Posted by LeeAnn at 06:08 PM | Comments (7) | TrackBack

March 03, 2005

Let He Who Is Without Clothes Cast The First Nacho

The Great Naked Cheese Bandit of Tennessee has confessed to his crimes.

Michael David Monn was nabbed by Marysville, Tenn., police last July while he was running around in the buff, stinking drunk and covered in nacho cheese.
Monn "was highly intoxicated, broke into the John Sevier Pool (search) snack bar area, stole some snacks and did some damage and was caught naked," the prosecutor at Monn's trial told the court, according to the Marysville Daily Times.
(Cheese-covered thanks to Tiffani for reminding of my wilder youth.)

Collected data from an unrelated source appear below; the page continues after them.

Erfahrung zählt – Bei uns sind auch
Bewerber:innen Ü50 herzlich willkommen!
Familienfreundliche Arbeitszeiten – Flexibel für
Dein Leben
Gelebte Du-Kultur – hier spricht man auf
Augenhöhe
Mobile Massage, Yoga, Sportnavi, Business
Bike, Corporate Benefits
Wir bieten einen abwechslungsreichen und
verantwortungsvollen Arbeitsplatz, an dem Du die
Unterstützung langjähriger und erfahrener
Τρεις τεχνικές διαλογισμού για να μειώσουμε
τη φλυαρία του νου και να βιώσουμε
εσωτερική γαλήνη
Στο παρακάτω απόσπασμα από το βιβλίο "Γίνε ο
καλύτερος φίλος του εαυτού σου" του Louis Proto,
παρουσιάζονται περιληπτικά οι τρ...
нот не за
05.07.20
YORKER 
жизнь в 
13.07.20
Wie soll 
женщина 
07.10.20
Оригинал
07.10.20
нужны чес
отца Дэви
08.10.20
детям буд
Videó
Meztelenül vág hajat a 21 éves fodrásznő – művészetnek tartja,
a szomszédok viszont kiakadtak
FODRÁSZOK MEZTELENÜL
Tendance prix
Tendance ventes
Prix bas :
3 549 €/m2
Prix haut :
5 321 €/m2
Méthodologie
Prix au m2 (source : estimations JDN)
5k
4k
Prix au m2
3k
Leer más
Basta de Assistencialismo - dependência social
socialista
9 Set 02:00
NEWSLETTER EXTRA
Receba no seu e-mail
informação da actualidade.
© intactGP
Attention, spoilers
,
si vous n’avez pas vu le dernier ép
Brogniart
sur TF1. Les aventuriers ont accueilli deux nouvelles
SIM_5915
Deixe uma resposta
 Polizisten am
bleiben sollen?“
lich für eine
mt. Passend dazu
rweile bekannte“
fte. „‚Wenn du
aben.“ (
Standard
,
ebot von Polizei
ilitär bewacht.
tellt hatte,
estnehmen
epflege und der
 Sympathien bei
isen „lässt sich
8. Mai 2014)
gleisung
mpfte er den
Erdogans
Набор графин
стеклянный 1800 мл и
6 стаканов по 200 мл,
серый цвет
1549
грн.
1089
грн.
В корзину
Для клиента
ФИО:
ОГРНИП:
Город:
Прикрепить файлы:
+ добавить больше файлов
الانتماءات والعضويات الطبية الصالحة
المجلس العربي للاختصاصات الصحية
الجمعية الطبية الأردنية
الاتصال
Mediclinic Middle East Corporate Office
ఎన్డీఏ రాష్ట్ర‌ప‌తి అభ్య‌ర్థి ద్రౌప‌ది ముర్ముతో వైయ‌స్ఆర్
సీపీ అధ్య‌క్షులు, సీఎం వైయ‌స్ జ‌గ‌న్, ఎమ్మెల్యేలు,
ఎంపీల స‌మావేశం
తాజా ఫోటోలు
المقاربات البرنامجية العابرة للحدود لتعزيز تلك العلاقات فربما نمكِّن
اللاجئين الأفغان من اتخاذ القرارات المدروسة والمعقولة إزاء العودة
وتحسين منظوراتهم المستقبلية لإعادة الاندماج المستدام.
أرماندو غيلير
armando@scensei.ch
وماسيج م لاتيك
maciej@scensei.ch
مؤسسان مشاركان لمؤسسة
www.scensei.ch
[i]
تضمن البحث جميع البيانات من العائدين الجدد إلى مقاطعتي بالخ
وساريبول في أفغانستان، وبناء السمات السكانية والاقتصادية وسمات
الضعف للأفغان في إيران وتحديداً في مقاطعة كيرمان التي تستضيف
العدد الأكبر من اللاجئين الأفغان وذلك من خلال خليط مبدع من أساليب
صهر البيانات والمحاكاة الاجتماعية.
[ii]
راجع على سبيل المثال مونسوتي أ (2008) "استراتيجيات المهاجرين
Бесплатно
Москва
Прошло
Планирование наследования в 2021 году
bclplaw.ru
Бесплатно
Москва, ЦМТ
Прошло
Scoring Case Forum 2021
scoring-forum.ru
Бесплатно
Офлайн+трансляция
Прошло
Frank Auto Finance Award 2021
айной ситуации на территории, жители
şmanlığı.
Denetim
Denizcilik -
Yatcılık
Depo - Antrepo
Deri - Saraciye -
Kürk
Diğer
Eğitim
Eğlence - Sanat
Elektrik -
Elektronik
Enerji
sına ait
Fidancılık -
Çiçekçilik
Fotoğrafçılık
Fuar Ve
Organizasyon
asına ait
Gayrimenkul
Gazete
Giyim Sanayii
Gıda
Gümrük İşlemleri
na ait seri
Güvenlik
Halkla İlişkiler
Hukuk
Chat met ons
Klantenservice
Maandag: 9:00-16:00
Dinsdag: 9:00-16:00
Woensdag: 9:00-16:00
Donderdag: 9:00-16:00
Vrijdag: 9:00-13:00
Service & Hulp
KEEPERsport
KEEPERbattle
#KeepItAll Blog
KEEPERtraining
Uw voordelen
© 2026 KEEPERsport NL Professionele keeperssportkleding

Posted by LeeAnn at 10:45 AM | Comments (2) | TrackBack

More Naked Pictures, You Say?

Well, here you go.

Posted by LeeAnn at 06:55 AM | Comments (1) | TrackBack

March 02, 2005

Because You Are What You Eat


What Flavour Are You? I tashte like Alcohol.I tashte like Alcohol.


Heh. Heh. I taste like beer. I like beer. Buy me a beer. I'm not drunk, I can drink plenty without... What was I saying? Beer. What Flavour Are You?

(tastefully sampled from the sweetest Liv, who is Not A Shrinking Violet)

Posted by LeeAnn at 07:12 PM | Comments (4) | TrackBack

And I've Never Been To Spain

From Bubblehead, I find a new meme: Ten Things I've Done That You Probably Have Not

1. Been on a game show ("Win Ben Stein's Money").
2. Had an extremely large goldfish named Tallulah.
3. Thrown up off the top of Diamondhead Crater.
4. Eaten sea urchin.
5. And liked it.
6. Worn my thong around my neck on a public bus.
7. Never listened to Celine Dion willingly.
8. Had my (now ex-) husband commited to a looney bin so I could have the car for the weekend.
9. Gotten one tattoo a week for two months.